Schneechaos ohne Ende

Die Situation in der nördlichen Steiermark ist am Samstag wegen wieder stärker werdender Schneefälle und Sturm anhaltend angespannt. Es gibt neue Straßensperren, vor allem im am stärksten betroffenen Bezirk Liezen. Die Experten beurteilen die Lawinengefahr in den nördlichen Landesteilen weiterhin mit „groß“, also Stufe vier der fünfteiligen Skala.

Am Samstag wurde etwa die Ennstalbundesstraße (B320) zwischen Trautenfels und Espang gesperrt. In Wildalpen wurden die Straßen nach Hinterwildalpen und Rothwald gesperrt, ebenso die Hochschwabstraße nach Weichselboden. Hier sind nun rund 100 Personen eingeschneit. In Schladming wurden die Straßen ins Ober- und Untertal gesperrt. Weiters nicht passierbar ist die Straße zwischen Ober- und Unterlaussa in St. Gallen, der Koppenpass zwischen Bad Aussee und Obertraun (Oberösterreich) und im Bezirk Weiz der Pfaffensattel zwischen Semmering und Rettenegg.

Die bereits in den vergangenen Tagen verfügten Straßensperren, etwa jene ins Sölktal, blieben weitgehend aufrecht.

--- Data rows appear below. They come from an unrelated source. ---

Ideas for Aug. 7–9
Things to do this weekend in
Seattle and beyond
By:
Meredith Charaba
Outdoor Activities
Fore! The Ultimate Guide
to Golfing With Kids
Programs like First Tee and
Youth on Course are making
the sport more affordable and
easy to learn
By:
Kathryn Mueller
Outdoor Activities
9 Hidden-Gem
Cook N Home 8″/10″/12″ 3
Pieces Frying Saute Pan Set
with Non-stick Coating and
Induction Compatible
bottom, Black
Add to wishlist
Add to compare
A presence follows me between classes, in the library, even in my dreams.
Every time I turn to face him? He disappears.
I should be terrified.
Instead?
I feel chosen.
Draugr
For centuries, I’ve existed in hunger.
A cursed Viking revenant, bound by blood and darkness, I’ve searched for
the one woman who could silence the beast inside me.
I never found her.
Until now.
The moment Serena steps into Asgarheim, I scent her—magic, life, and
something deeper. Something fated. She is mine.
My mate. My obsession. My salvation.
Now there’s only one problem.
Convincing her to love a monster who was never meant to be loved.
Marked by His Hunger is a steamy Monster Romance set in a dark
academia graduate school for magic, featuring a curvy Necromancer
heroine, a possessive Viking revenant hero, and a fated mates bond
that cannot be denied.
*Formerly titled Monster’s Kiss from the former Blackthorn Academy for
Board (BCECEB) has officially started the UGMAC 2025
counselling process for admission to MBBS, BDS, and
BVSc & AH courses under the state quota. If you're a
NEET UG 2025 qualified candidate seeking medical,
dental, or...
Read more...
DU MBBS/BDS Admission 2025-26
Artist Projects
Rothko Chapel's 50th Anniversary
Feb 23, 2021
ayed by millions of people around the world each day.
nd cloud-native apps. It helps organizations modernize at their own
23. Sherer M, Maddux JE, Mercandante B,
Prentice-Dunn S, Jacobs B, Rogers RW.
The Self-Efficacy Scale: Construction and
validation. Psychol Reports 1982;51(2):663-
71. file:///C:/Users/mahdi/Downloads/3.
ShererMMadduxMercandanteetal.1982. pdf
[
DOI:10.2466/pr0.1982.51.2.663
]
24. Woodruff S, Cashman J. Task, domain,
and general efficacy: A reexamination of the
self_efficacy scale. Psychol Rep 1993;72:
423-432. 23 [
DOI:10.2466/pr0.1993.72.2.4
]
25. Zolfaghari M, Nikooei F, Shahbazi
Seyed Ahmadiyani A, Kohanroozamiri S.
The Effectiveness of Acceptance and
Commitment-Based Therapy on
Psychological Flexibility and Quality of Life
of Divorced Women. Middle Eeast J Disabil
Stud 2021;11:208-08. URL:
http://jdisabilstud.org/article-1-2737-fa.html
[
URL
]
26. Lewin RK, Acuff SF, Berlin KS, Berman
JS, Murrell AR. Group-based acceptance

Mehrere Ortschaften sind somit weiter eingeschneit und nicht über Straßen erreichbar. Die Straße auf die Planneralm wurde am Vormittag vorübergehend geöffnet, um eingeschlossenen Touristen die Abreise zu ermöglichen.

Lawinengefahr bleibt hoch

Mit einer Entspannung der Lawinensituation war vorerst nicht zu rechnen. Laut Prognosen der Zentralanstalt für Meteorologie und Geodynamik sollen die Schneefälle wie auch der Wind in der Steiermark am Samstag wie am Sonntag anhalten, auch für den Kärntner Bezirk Spittal ist weiterer Neuschnee vorhergesagt. Die Lawinengefahr in den nördlichen Teilen der Steiermark und im Nordwesten Kärntens bleibt groß bzw. erheblich (Stufe vier bzw. drei). In der Steiermark könnte sie bis zum Sonntag noch ansteigen.